Big data is future for better food safety

By Rick Pendrous

- Last updated on GMT

Mining and sharing big data could flag up emerging food safety problems
Mining and sharing big data could flag up emerging food safety problems

Related tags Food standards agency

Food giant Nestlé has suggested that the huge amount of data collected by companies such as itself and regulatory authorities like the Food Standards Agency (FSA) should be shared so that it can be ‘mined’ for information about emerging food safety problems.

Nestlé is already collecting such ‘big data’ from its businesses around the world and has plans to analyse this more effectively to enable it to identify emerging threats and business opportunities.

John O’Brien, head of food safety and quality at Nestlé’s Research Centre, speaking at the Institute of Food Science & Technology’s spring conference titled ‘Food safety in the court of public opinion’ held in London last Friday (April 23), remarked on the “huge opportunities” ​presented by interrogating so-called ‘big data’ (the huge amounts of electronic data collected by companies).

Nestlé has past experience of handling huge IT projects, having implemented its ‘Project Globe’ to implement business best practices based on installing the SAP enterprise resource planning system as the standard platform in its businesses around the world several years ago, which O’Brien described as “the largest IT project in the world”​.

‘Nestlé 100M analytical tests per year’

“We generate in Nestlé 100M analytical tests per year, this is just an example,”​ said O’Brien.

“The data today are not mined as sufficiently as it could and I think there is going to be an increasing opportunity to use big data analysis where you have your primary data, which could be analytical, and map that with metadata​ [information about that data] which could give you GIS-type information ​[geographical information system data], for example, or factory information. That’s when it gets interesting.

“Equally, the data that will be generated using technologies like whole genome sequencing and other analytical technology will have to be managed in some way.” ​O’Brien suggested the challenge would be what information companies like Nestlé extract from it.

He also argued for access to be provided to such big data by relevant stakeholders to enable the sharing of important information, specifically on food safety.

“We need to start to explore repositories of data which we access to, both from a public point of view and from an industrial point of view,”​ said O’Brien.

**Questions on the material:**
1) According to the article on big data and food safety, how many analytical tests does Nestlé generate each year?
2) Pick up the article on big data and food safety after its last sentence and carry it on.

Images with bounding boxes
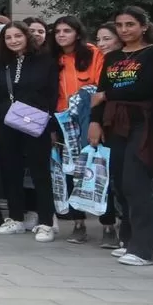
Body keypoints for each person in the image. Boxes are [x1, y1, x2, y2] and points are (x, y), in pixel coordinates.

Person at [90, 7, 153, 266]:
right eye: (120, 25)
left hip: (142, 123)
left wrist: (110, 96)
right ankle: (129, 241)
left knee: (138, 183)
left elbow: (148, 87)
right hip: (114, 123)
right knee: (120, 183)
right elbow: (100, 91)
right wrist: (95, 122)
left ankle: (146, 250)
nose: (124, 30)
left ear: (144, 26)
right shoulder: (113, 57)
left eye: (130, 24)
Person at [0, 21, 60, 241]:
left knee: (40, 172)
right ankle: (16, 218)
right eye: (8, 37)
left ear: (27, 36)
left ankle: (46, 221)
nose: (13, 41)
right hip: (5, 122)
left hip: (36, 122)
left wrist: (52, 124)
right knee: (11, 171)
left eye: (17, 36)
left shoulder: (45, 61)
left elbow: (52, 94)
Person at [51, 15, 106, 242]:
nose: (62, 35)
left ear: (77, 33)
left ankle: (108, 224)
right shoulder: (52, 58)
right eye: (58, 31)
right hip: (62, 121)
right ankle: (78, 222)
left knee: (98, 168)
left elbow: (99, 87)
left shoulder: (93, 53)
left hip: (88, 119)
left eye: (67, 30)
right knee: (70, 171)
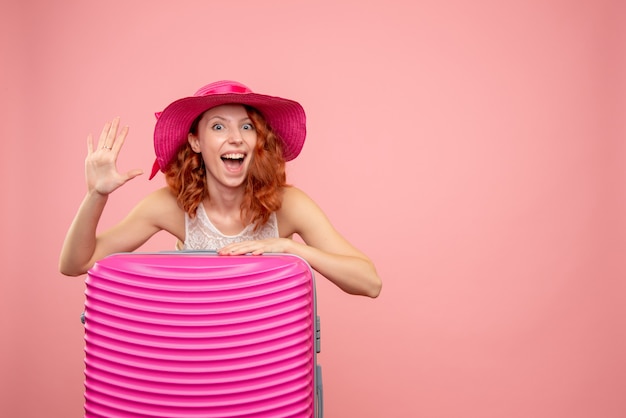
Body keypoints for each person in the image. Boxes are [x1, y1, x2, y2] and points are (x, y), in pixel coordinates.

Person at [59, 80, 382, 298]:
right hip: (197, 359)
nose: (236, 138)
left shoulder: (289, 204)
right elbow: (76, 265)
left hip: (266, 363)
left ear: (258, 141)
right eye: (218, 126)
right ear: (196, 142)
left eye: (246, 127)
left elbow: (369, 282)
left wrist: (295, 251)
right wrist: (96, 195)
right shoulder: (169, 206)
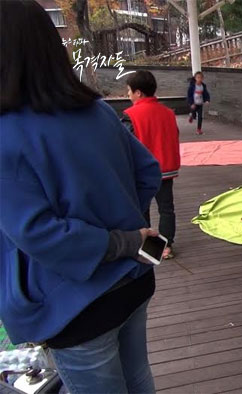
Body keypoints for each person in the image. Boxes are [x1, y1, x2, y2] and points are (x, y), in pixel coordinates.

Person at [0, 1, 162, 393]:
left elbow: (38, 233)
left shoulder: (6, 133)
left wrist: (116, 242)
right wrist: (124, 223)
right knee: (138, 379)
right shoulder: (96, 109)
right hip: (134, 279)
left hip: (74, 301)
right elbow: (147, 171)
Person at [123, 70, 181, 259]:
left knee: (143, 209)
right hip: (166, 169)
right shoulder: (168, 113)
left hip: (142, 173)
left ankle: (149, 247)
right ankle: (166, 246)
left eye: (129, 91)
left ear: (138, 92)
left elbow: (125, 146)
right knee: (166, 208)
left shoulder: (130, 115)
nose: (128, 95)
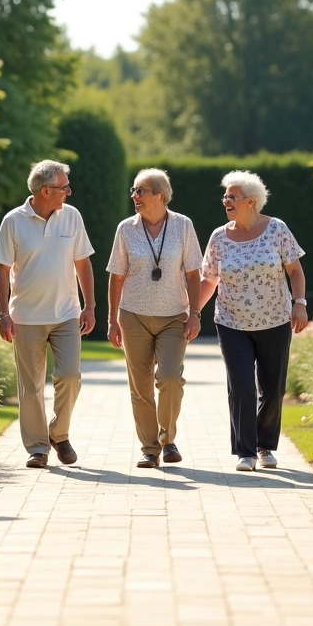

**List of answers:**
1) 100 million (100M) analytical tests per year.

2)
“We’ve started that discussion. We’re keen on it; everyone will benefit if the data are managed in the right way, there are huge opportunities to be gained. We can discover information that today cannot be seen.”

Big data fellow at Turing Institute

O’Brien’s comments were warmly welcomed by the FSA’s chief scientific adviser Guy Poppy.

“This is music to my ears,” said Poppy. “I have been in the FSA seven months and I’ve had a personal mission to drive the big data agenda. And we’re on the verge of announcing a big data fellow based at the Turing Institute ​[the data sciences organisation named after World War II code breaker Alan Turing] in London using big data approaches looking at public health issues to do with food​.”

Poppy added: ​[Big data] is the future. It addresses the issues of corporate moral responsibility as well as corporate business. It enables people to trust what is going; bring confidence and that type of thing. It really is very significant. With lots of data captured in potentially different ways, it is elucidating big signal from​ [background] noise.”

Poppy also referred to a “big piece of work”​ that had been done by the FSA on Twitter feeds that the Department of Health was planning to take forward. ​[With] our work on Twitter feeds and norovirus, we have been able to pick up norovirus outbreaks four weeks before Public Health England and epidemiological aspects have.”

Poppy invited others interested in sharing big data to contact him.

The British Retail Consortium’s (BRC’s) technical director David Brackston responded that his organisation was prepared to share non-commercially confidential data it held derived globally from food hygiene audits against its BRC Global scheme.